My best friend and I are what you might consider amateur thanatologists, which means that we study death and dying, and spend a lot of time discussing it. I’m not more comfortable with death than the average person, I don’t think, but I am quite comfortable talking about it. I am fascinated by and mostly accept it. We had animals when I was growing up and my mother has told me it was in part for a kind of healthy practice with mortality: you love something with your whole heart, you hurt like hell when it goes, and someday you are grateful for that love despite its loss. And you know you will live through the loss until gratitude. I believe we can love animals as deeply, if not sometimes more so, than we do human beings, and that our relationships with them can be as robust as our relationships to other human beings. The horse referenced in the poem was not only my close friend but the gateway and witness to much of my earliest freedom. He broke his knee galloping in a field while I was at a friend’s party and had to be put down; my mother picked me up from the party halfway through and brought me to say goodbye. Though she’s agonized over whether it was the right decision, though I can remember the sound his body made hitting the ground like it was yesterday, I would not trade my opportunity to reassure him of my love for anything.
I don’t know what about scrolling to J.R’s most recent posthumous birthday on Facebook made me think of cantering on Merlin’s back through those alfalfa fields of my childhood. I can picture him in a purple heaven, maybe, or maybe heaven is the memory place where we get to talk to the person the person we love misses the most. J.R. has been described to me as many things, but common among them is a sense of tremendous scale—a flair for the dramatic, a wide open heart. Inescapable pain. I recognize him in my husband and I recognize him in parts of why my husband chose me as a life partner and I am honored and I am reaching for him the best way I know how, which is on the page in a made up horizonless place where I can recount for him a piece of my own sadness to warrant my attempt at understanding his. I wanted to reassure him it’s okay, that I accept it, that my husband loves him with their whole heart and hurts like hell that he is gone and is grateful for that love despite its loss. That I am grateful for his love, too, and I hope he has escaped what he ran from. I hope he knows he was and is wanted. And I will keep his brother safe.
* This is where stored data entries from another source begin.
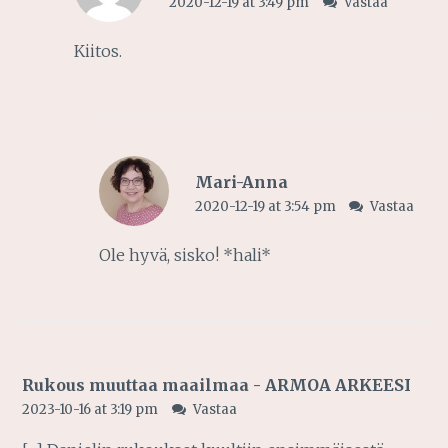
2020-12-19 at 3:49 pm
Vastaa
Kiitos.
Mari-Anna
2020-12-19 at 3:54 pm
Vastaa
Ole hyvä, sisko! *hali*
Rukous muuttaa maailmaa - ARMOA ARKEESI
2023-10-16 at 3:19 pm
Vastaa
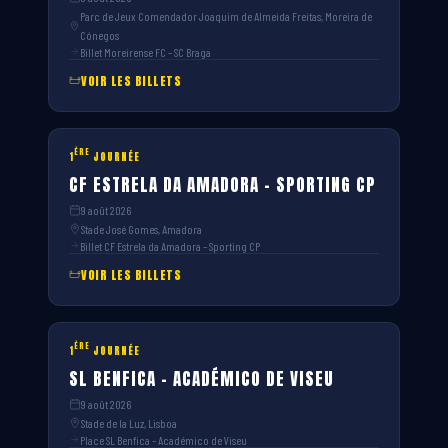
Parc de Jeux Comendador Joaquim de Almeida Freitas, Moreira de
Cónegos
Billet Moreirense FC – SC Braga
VOIR LES BILLETS
ÈRE
1
JOURNÉE
CF ESTRELA DA AMADORA – SPORTING CP
9 août 2026
Stade José Gomes, Amadora
Billet CF Estrela da Amadora – Sporting CP
VOIR LES BILLETS
ÈRE
1
JOURNÉE
SL BENFICA – ACADÉMICO DE VISEU
9 août 2026
Stade de la Luz, Lisboa
Place SL Benfica – Académico de Viseu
Assistant Editor Sofia Fey on “Cotton”:
This poem by c m taylor was a must for me in Issue 30. It navigates, seamlessly, through a difficult emotional terrain. One of loving without the physicality of even an introductory handshake. Of loving through someone else. It illustrates how people can be connected tethers of care—of how if we love someone enough, we love who they love too. This poem is a pleasure to read, and one that will come to me again and again in my headspace.